Non-seed nodes are auto_bootstraped, seed nodes are not.
sample cassandra.yaml file
cluster_name: 'TestCluster'
num_tokens: 256
initial_token:
hinted_handoff_enabled: true
max_hint_window_in_ms: 10800000
hinted_handoff_throttle_in_kb: 1024
max_hints_delivery_threads: 2
authenticator: org.apache.cassandra.auth.AllowAllAuthenticator
authorizer: org.apache.cassandra.auth.AllowAllAuthorizer
partitioner: org.apache.cassandra.dht.Murmur3Partitioner
disk_failure_policy: stop
key_cache_size_in_mb:
key_cache_save_period: 14400
row_cache_size_in_mb: 0
row_cache_save_period: 0
row_cache_provider: SerializingCacheProvider
saved_caches_directory: /opt/company/dbserver/caches
commitlog_sync: periodic
commitlog_sync_period_in_ms: 10000
commitlog_segment_size_in_mb: 32
seed_provider:
- class_name: org.apache.cassandra.locator.SimpleSeedProvider
parameters:
- seeds: "SEED_IP_LIST"
flush_largest_memtables_at: 0.75
reduce_cache_sizes_at: 0.85
reduce_cache_capacity_to: 0.6
concurrent_reads: 32
concurrent_writes: 8
memtable_flush_queue_size: 4
trickle_fsync: false
trickle_fsync_interval_in_kb: 10240
storage_port: 7000
ssl_storage_port: 7001
listen_address: LISTEN_ADDRESS
start_native_transport: false
native_transport_port: 9042
start_rpc: true
rpc_address: 0.0.0.0
rpc_port: 9160
rpc_keepalive: true
rpc_server_type: sync
thrift_framed_transport_size_in_mb: 15
thrift_max_message_length_in_mb: 16
incremental_backups: true
snapshot_before_compaction: false
auto_bootstrap: AUTO_BOOTSTRAP
column_index_size_in_kb: 64
in_memory_compaction_limit_in_mb: 64
multithreaded_compaction: false
compaction_throughput_mb_per_sec: 16
compaction_preheat_key_cache: true
read_request_timeout_in_ms: 10000
range_request_timeout_in_ms: 10000
write_request_timeout_in_ms: 10000
truncate_request_timeout_in_ms: 60000
request_timeout_in_ms: 10000
cross_node_timeout: false
endpoint_snitch: Ec2Snitch
dynamic_snitch_update_interval_in_ms: 100
dynamic_snitch_reset_interval_in_ms: 600000
dynamic_snitch_badness_threshold: 0.1
request_scheduler: org.apache.cassandra.scheduler.NoScheduler
index_interval: 128
server_encryption_options:
internode_encryption: none
keystore: conf/.keystore
keystore_password: cassandra
truststore: conf/.truststore
truststore_password: cassandra
client_encryption_options:
enabled: false
keystore: conf/.keystore
keystore_password: cassandra
internode_compression: all
I think http://www.datastax.com/documentation/cassandra/1.2/cassandra/dml/dml_config_consistency_c.html will clear up a lot of this.

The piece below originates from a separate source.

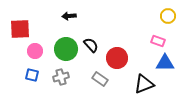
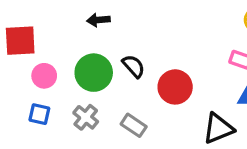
gray cross: (61, 77) -> (86, 117), turned -35
gray rectangle: (100, 79) -> (134, 125), moved

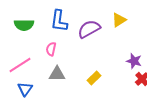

In particular, QUORUM/ONE is not guaranteed to return the most recent data. QUORUM/QUORUM is. So is ALL/ONE, but that will be intolerant to failure on write.
Edit to go with the new information:
CassandraHostRetryService is part of Hector. I assumed you were testing with cqlsh like a sane person would. Lessons:
Use cqlsh for testing
Use the DataStax Java Driver for building your application, which is faster, easier to use, and has more insight into the cluster state than Hector thanks to the native protocol it's built on.